### Task directions
Every record below should be repeated exactly, with the pictures left out.

### Information provided
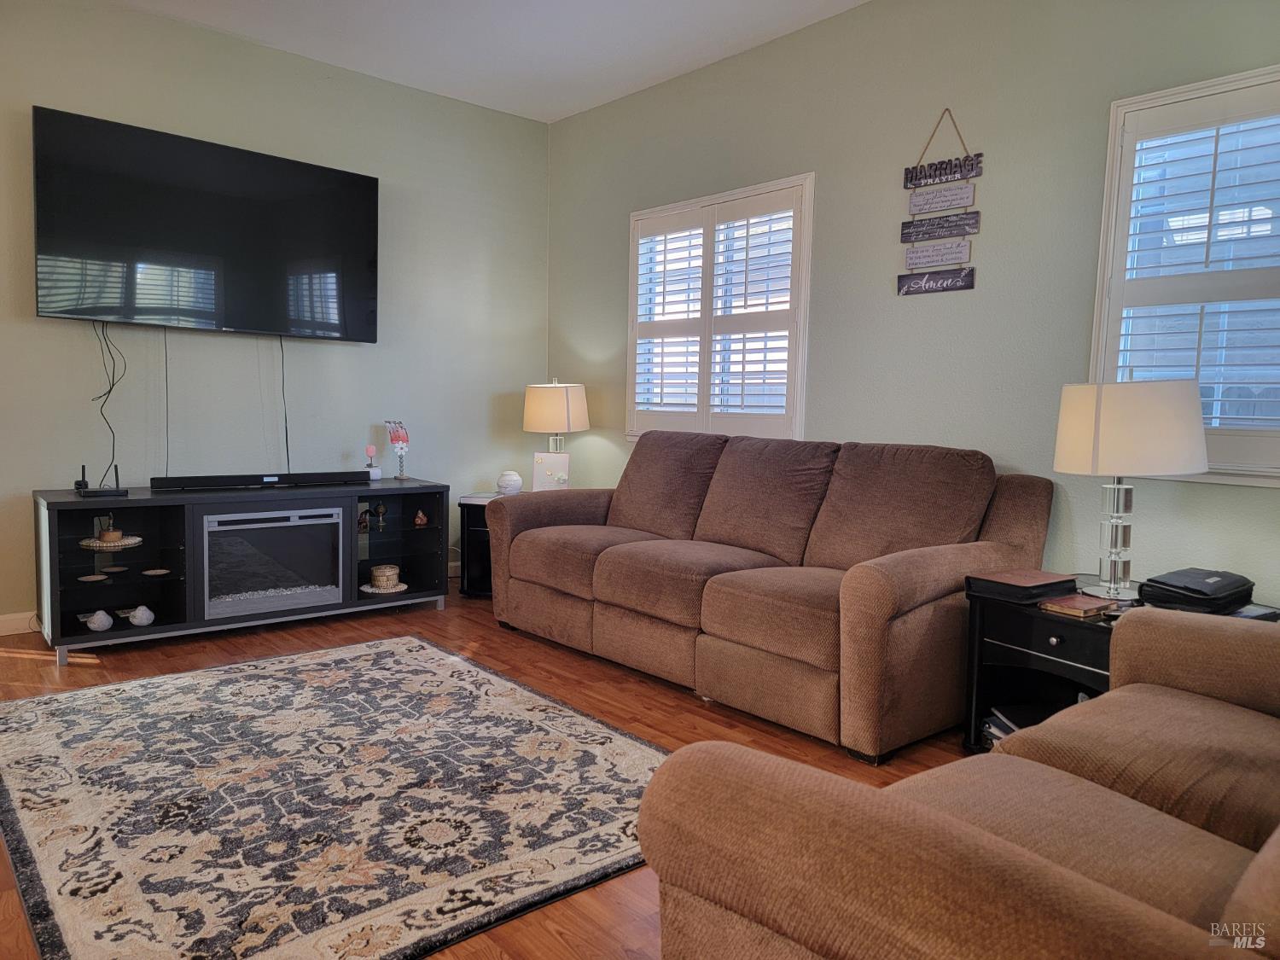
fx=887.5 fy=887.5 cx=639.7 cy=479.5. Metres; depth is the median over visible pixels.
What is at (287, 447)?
power cord
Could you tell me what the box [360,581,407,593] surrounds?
woven placemat
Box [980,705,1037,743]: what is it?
book stack
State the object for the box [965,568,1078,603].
book
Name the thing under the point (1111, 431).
table lamp
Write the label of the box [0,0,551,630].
left wall
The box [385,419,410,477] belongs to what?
photo holder
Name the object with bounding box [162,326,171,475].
power cord
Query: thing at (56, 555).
tv stand
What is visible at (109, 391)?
power cord
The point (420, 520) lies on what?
figurine
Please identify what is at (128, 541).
woven placemat
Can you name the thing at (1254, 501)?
right wall
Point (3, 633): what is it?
baseboard
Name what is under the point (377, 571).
box
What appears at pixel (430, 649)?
area rug
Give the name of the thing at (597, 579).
sofa
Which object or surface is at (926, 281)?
wall sign
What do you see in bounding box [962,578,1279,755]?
end table
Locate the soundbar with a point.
(207, 480)
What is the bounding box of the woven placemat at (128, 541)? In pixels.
[80,535,143,549]
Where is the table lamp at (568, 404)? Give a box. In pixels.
[523,379,590,453]
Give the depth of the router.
3.72 m
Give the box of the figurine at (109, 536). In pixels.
[96,515,122,542]
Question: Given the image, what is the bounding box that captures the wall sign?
[898,110,983,293]
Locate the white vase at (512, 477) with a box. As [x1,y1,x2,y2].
[495,470,523,495]
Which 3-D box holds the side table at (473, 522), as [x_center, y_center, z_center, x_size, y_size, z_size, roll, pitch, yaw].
[-0.663,0.364,4.926,0.569,0.547,0.559,-3,6,-41]
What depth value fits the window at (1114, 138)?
2.90 m
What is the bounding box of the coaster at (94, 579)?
[79,573,109,581]
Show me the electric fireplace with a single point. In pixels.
(284, 584)
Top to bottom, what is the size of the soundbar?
0.057 m
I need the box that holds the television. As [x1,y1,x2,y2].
[31,106,379,341]
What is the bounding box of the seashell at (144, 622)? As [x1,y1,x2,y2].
[122,605,155,626]
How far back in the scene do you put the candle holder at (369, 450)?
4.57 m
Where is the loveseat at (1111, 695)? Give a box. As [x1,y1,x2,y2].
[634,607,1279,959]
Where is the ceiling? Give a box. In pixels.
[121,0,868,122]
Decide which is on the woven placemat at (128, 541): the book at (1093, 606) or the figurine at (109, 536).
the figurine at (109, 536)
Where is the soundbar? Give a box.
[151,470,373,490]
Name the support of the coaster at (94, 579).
in the tv stand
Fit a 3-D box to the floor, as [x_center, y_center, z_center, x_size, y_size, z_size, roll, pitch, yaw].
[-0.401,0.925,2.044,4.802,0.100,6.152,-3,6,-41]
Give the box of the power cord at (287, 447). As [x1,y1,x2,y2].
[279,337,290,473]
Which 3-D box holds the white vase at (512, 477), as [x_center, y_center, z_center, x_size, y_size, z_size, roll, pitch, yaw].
[-0.717,0.019,4.891,0.148,0.135,0.148,2,5,6]
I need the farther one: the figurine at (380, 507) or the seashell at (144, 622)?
the figurine at (380, 507)
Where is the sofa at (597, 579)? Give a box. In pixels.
[490,430,1053,761]
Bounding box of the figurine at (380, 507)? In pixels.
[372,501,388,529]
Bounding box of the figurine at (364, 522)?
[356,508,370,530]
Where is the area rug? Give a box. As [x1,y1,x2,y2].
[0,634,669,959]
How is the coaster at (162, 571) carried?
in the tv stand
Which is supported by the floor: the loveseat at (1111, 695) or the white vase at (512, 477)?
the loveseat at (1111, 695)
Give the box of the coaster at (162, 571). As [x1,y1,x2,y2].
[141,567,170,576]
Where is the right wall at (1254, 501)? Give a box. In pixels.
[546,0,1279,607]
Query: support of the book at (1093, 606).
on the end table at (1069, 660)
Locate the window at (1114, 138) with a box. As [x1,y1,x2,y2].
[1089,63,1279,485]
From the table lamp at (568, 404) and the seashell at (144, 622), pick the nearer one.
the seashell at (144, 622)
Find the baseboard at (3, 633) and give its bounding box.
[0,610,40,635]
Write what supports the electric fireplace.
in the tv stand
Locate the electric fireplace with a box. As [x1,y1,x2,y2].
[200,505,343,619]
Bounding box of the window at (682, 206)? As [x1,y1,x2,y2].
[626,172,814,442]
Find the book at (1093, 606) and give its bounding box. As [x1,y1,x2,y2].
[1040,593,1117,617]
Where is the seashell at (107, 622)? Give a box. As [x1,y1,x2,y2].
[81,609,113,630]
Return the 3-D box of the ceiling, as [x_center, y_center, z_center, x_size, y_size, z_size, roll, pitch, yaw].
[-0.493,-1.916,1.652,4.919,0.112,6.023,-3,6,-41]
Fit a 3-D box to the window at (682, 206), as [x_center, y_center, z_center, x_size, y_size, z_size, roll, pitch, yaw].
[0.402,-0.799,4.571,0.163,1.278,1.304,-3,6,-41]
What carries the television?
attached to the left wall at (142, 17)
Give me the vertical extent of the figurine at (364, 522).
0.099 m
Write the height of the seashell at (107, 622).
0.083 m
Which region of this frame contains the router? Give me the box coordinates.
[75,464,129,497]
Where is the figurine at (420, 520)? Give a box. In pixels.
[413,509,428,526]
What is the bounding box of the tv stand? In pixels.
[15,478,456,663]
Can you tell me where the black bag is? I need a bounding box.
[1140,567,1256,612]
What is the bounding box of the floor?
[0,583,986,959]
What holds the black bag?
on the end table at (1069, 660)
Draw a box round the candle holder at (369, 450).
[363,444,381,481]
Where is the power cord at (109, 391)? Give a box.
[88,317,123,485]
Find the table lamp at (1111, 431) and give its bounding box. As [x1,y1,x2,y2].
[1052,378,1208,600]
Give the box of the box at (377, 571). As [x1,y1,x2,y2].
[369,563,401,589]
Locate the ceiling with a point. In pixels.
(600, 101)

### Your response
fx=887.5 fy=887.5 cx=639.7 cy=479.5. Metres; depth is the median over visible pixels.
What is at (287, 447)?
power cord
Could you tell me what the box [360,581,407,593] surrounds?
woven placemat
Box [980,705,1037,743]: what is it?
book stack
State the object for the box [965,568,1078,603].
book
Name the thing under the point (1111, 431).
table lamp
Write the label of the box [0,0,551,630].
left wall
The box [385,419,410,477] belongs to what?
photo holder
Name the object with bounding box [162,326,171,475].
power cord
Query: thing at (56, 555).
tv stand
What is visible at (109, 391)?
power cord
The point (420, 520) lies on what?
figurine
Please identify what is at (128, 541).
woven placemat
Can you name the thing at (1254, 501)?
right wall
Point (3, 633): what is it?
baseboard
Name what is under the point (377, 571).
box
What appears at pixel (430, 649)?
area rug
Give the name of the thing at (597, 579).
sofa
Which object or surface is at (926, 281)?
wall sign
What do you see in bounding box [962,578,1279,755]?
end table
Locate the soundbar with a point.
(207, 480)
What is the bounding box of the woven placemat at (128, 541)? In pixels.
[80,535,143,549]
Where is the table lamp at (568, 404)? Give a box. In pixels.
[523,379,590,453]
Give the depth of the router.
3.72 m
Give the box of the figurine at (109, 536). In pixels.
[96,515,122,542]
Question: Given the image, what is the bounding box that captures the wall sign?
[898,110,983,293]
Locate the white vase at (512, 477) with a box. As [x1,y1,x2,y2].
[495,470,523,495]
Which 3-D box holds the side table at (473, 522), as [x_center, y_center, z_center, x_size, y_size, z_size, roll, pitch, yaw].
[-0.663,0.364,4.926,0.569,0.547,0.559,-3,6,-41]
What depth value fits the window at (1114, 138)?
2.90 m
What is the bounding box of the coaster at (94, 579)?
[79,573,109,581]
Show me the electric fireplace with a single point. In pixels.
(284, 584)
Top to bottom, what is the size of the soundbar?
0.057 m
I need the box that holds the television. As [x1,y1,x2,y2].
[31,106,379,341]
What is the bounding box of the seashell at (144, 622)? As [x1,y1,x2,y2].
[122,605,155,626]
How far back in the scene do you put the candle holder at (369, 450)?
4.57 m
Where is the loveseat at (1111, 695)? Give a box. As [x1,y1,x2,y2].
[634,607,1279,959]
Where is the ceiling? Give a box. In pixels.
[121,0,868,122]
Decide which is on the woven placemat at (128, 541): the book at (1093, 606) or the figurine at (109, 536).
the figurine at (109, 536)
Where is the soundbar? Give a box.
[151,470,373,490]
Name the support of the coaster at (94, 579).
in the tv stand
Fit a 3-D box to the floor, as [x_center, y_center, z_center, x_size, y_size, z_size, roll, pitch, yaw].
[-0.401,0.925,2.044,4.802,0.100,6.152,-3,6,-41]
Give the box of the power cord at (287, 447). As [x1,y1,x2,y2].
[279,337,290,473]
Which 3-D box holds the white vase at (512, 477), as [x_center, y_center, z_center, x_size, y_size, z_size, roll, pitch, yaw].
[-0.717,0.019,4.891,0.148,0.135,0.148,2,5,6]
I need the farther one: the figurine at (380, 507) or the seashell at (144, 622)?
the figurine at (380, 507)
Where is the sofa at (597, 579)? Give a box. In pixels.
[490,430,1053,761]
Bounding box of the figurine at (380, 507)? In pixels.
[372,501,388,529]
Bounding box of the figurine at (364, 522)?
[356,508,370,530]
Where is the area rug? Give a box. As [x1,y1,x2,y2].
[0,634,669,959]
How is the coaster at (162, 571) carried?
in the tv stand
Which is supported by the floor: the loveseat at (1111, 695) or the white vase at (512, 477)?
the loveseat at (1111, 695)
Give the box of the coaster at (162, 571). As [x1,y1,x2,y2].
[141,567,170,576]
Where is the right wall at (1254, 501)? Give a box. In pixels.
[546,0,1279,607]
Query: support of the book at (1093, 606).
on the end table at (1069, 660)
Locate the window at (1114, 138) with a box. As [x1,y1,x2,y2].
[1089,63,1279,485]
From the table lamp at (568, 404) and the seashell at (144, 622), pick the nearer one.
the seashell at (144, 622)
Find the baseboard at (3, 633) and give its bounding box.
[0,610,40,635]
Write what supports the electric fireplace.
in the tv stand
Locate the electric fireplace with a box. As [x1,y1,x2,y2].
[200,505,343,619]
Bounding box of the window at (682, 206)? As [x1,y1,x2,y2].
[626,172,814,442]
Find the book at (1093, 606) and give its bounding box. As [x1,y1,x2,y2].
[1040,593,1117,617]
Where is the seashell at (107, 622)? Give a box. As [x1,y1,x2,y2].
[81,609,113,630]
Return the 3-D box of the ceiling, as [x_center, y_center, z_center, x_size, y_size, z_size, roll, pitch, yaw].
[-0.493,-1.916,1.652,4.919,0.112,6.023,-3,6,-41]
Fit a 3-D box to the window at (682, 206), as [x_center, y_center, z_center, x_size, y_size, z_size, roll, pitch, yaw].
[0.402,-0.799,4.571,0.163,1.278,1.304,-3,6,-41]
What carries the television?
attached to the left wall at (142, 17)
Give me the vertical extent of the figurine at (364, 522).
0.099 m
Write the height of the seashell at (107, 622).
0.083 m
Which region of this frame contains the router? Give me the box coordinates.
[75,464,129,497]
Where is the figurine at (420, 520)? Give a box. In pixels.
[413,509,428,526]
What is the bounding box of the tv stand? In pixels.
[15,478,456,663]
Can you tell me where the black bag is? I need a bounding box.
[1140,567,1256,612]
What is the bounding box of the floor?
[0,583,986,959]
What holds the black bag?
on the end table at (1069, 660)
Draw a box round the candle holder at (369, 450).
[363,444,381,481]
Where is the power cord at (109, 391)? Give a box.
[88,317,123,485]
Find the table lamp at (1111, 431) and give its bounding box. As [x1,y1,x2,y2].
[1052,378,1208,600]
Give the box of the box at (377, 571). As [x1,y1,x2,y2].
[369,563,401,589]
Locate the ceiling with a point. In pixels.
(600, 101)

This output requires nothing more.